Report: Army improperly tracked sarin, other chemical agents

Army Times

Officials at an Army chemical and biological storage and testing facility did not follow protocols while tracking inventories of sarin, a dangerous nerve agent, according to a recent inspector general report.

The U.S. Army Dugway Proving Ground also at times failed to provide disqualifying information about employees such as drug use and an incident involving alcohol, the report found.

Dugway Proving Ground was the same Utah location cited in 2015 for protocol failures that allowed live anthrax spores to be shipped to 194 laboratories in 50 states and nine foreign countries.

Some of the packages were shipped by commercial carriers such as FedEx.

In the June 7 Defense Department IG report, titled, “The Army Needs to Improve Controls Over Chemical Surety Materials,” leaders from the deputy assistant secretary of defense for chemical and biological defense down to the commander of Dugway Proving Ground simultaneously agreed with some of the IG’s  findings while also disagreeing with some of the report’s recommendations.

Inspectors reviewed accountability controls at Dugway, U.S. Army Pueblo Chemical Depot in Colorado and U.S. Army Deseret Chemical Depot in Utah.
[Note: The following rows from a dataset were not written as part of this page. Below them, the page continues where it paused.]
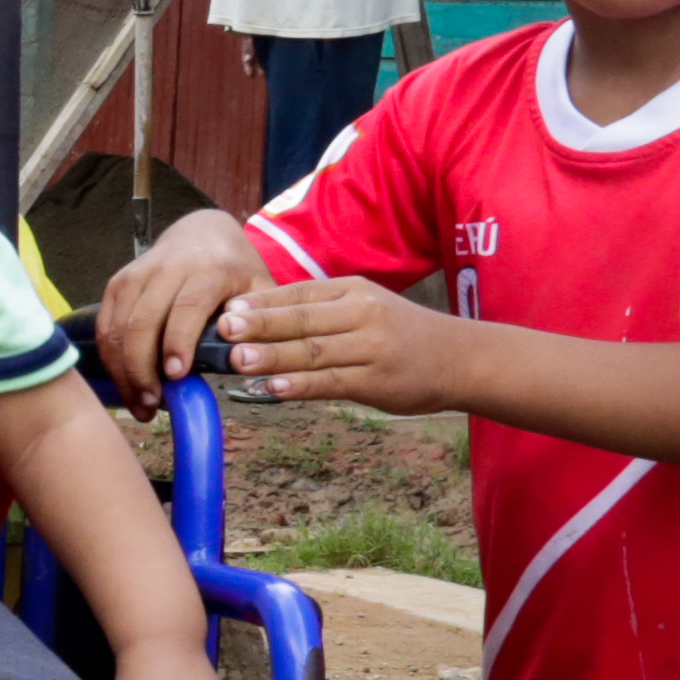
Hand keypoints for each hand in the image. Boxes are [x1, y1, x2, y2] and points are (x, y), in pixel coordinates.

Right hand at [95, 208, 267, 392]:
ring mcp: (137, 274)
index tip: (176, 375)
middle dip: (142, 369)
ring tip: (138, 403)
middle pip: (143, 322)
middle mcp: (167, 268)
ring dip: (122, 371)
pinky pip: (105, 325)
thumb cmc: (234, 271)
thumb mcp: (259, 289)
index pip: (187, 308)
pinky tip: (125, 382)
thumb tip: (244, 359)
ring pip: (117, 327)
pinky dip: (110, 358)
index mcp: (208, 270)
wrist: (202, 233)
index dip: (178, 342)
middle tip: (151, 405)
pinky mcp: (117, 282)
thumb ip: (258, 321)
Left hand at [215, 275, 467, 413]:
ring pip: (313, 351)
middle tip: (222, 329)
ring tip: (237, 360)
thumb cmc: (401, 334)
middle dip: (260, 325)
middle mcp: (362, 314)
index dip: (262, 303)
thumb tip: (259, 320)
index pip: (300, 293)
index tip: (227, 309)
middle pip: (302, 319)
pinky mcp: (377, 381)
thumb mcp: (365, 306)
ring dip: (272, 356)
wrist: (458, 358)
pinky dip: (301, 385)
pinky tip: (274, 388)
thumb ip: (321, 311)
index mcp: (353, 291)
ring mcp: (371, 348)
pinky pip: (331, 382)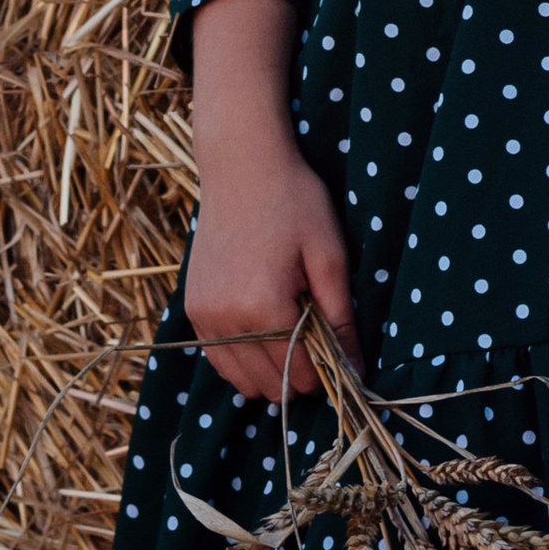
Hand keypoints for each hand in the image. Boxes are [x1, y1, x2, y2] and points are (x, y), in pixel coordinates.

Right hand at [186, 0, 359, 402]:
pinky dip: (241, 361)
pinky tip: (262, 337)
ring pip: (240, 380)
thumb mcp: (328, 255)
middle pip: (268, 384)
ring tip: (291, 340)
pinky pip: (217, 358)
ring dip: (268, 374)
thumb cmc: (294, 201)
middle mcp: (226, 319)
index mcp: (263, 307)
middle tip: (318, 347)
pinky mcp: (192, 306)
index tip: (340, 360)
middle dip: (298, 377)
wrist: (242, 164)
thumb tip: (356, 371)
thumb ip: (341, 317)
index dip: (325, 375)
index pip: (299, 374)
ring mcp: (203, 314)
Following the Sept. 11, 2001 terrorist attacks, chemical and biological testing facilities were reviewed for security and storage measures.

Dugway and contractors “did not conduct chemical agent inventories by primary container” when those containers were stored within a secondary container.

Meaning that the container that contained the actual agent, such as sarin, was not physically inspected.

“…therefore, custodians cannot identify and account for leaks, evaporation or theft that may have occurred,” according to the report.

Additionally, Dugway officials did not “immediately notify the chemical materials accountability officer” of a 1.5 milliliter shortage of sarin discovered during an April 19, 2016, inventory. That amount is enough to cause death within minutes, according to the CDC.